═══ Document passage ═══

In estimating Equation (11), we assume the variation in observed traffic densities is exogenous, that is, shifts in travel demand, such that changes in density trace out the travel time density curve. This assumption seems reasonable for highway travel where road capacities are fixed in the short run. The relationships between vehicle density and travel times are largely determined by physical characteristics of the roadway including the number of lanes, lane width, grade, and curvature. Our estimates are unbiased if changes in density come from variation in travel demand or accidents on alternate routes. (23)
On the other hand, our estimates are biased if factors affecting vehicle density also alter the relationship between density and travel time, that is, shifts in highway capacity. For example, accidents, weather, or changes in the types of vehicles and drivers on the roadway may alter both densities and the travel time density curve (Kockelman 1998). We investigate our assumption two ways. First, we illustrate how vehicle densities shift throughout the day tracing out a travel time density curve consistent with our assumptions. Second, we show the estimated travel time density relationships are not substantially affected by factors that could lead to shifts in highway capacity.
Figure 3 plots vehicle densities and travel times for a representative route, again 1-605 N in 2011. for the mainline and HOV lanes. Observations from different hours are indicated by the different shading patterns and plotted against all hours from 2011. We see for both the mainline and HOV lanes, moving through the hours of the day traces out the travel time density curve from low vehicle density in the early morning hours to high density during peak hours. This pattern is consistent with our identifying assumption that demand shifts account for the changes in observed travel times and densities. The other routes in our sample exhibit qualitatively similar behavior.

═══ Recorded data ═══

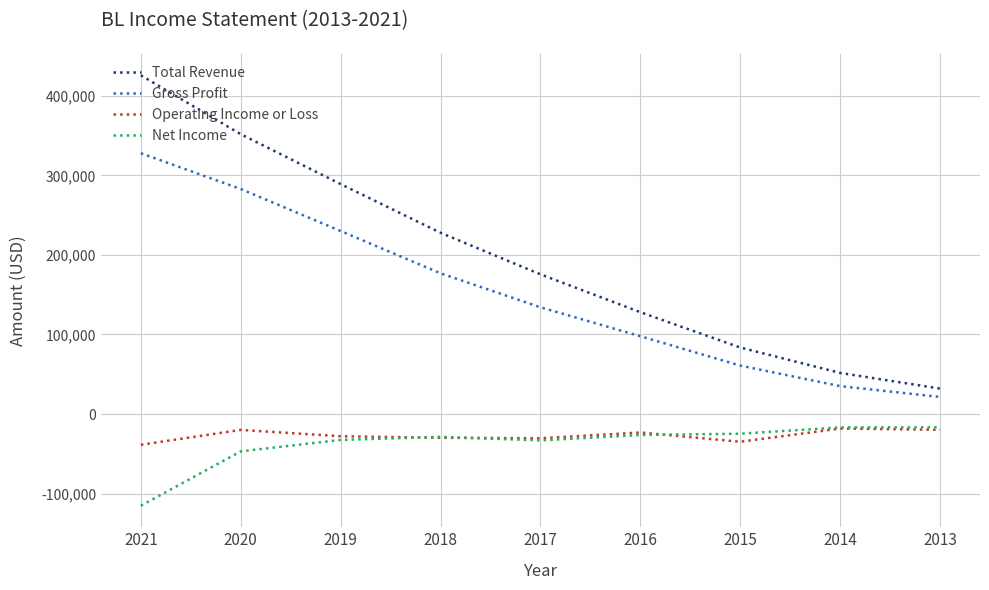

What is the spread (max minus min) of values at 2016?

154300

═══

What the task asks:
In the passage on traffic density and travel times, which physical characteristics of the roadway largely determine the relationship between vehicle density and travel times?

Task response:
The number of lanes, lane width, grade, and curvature.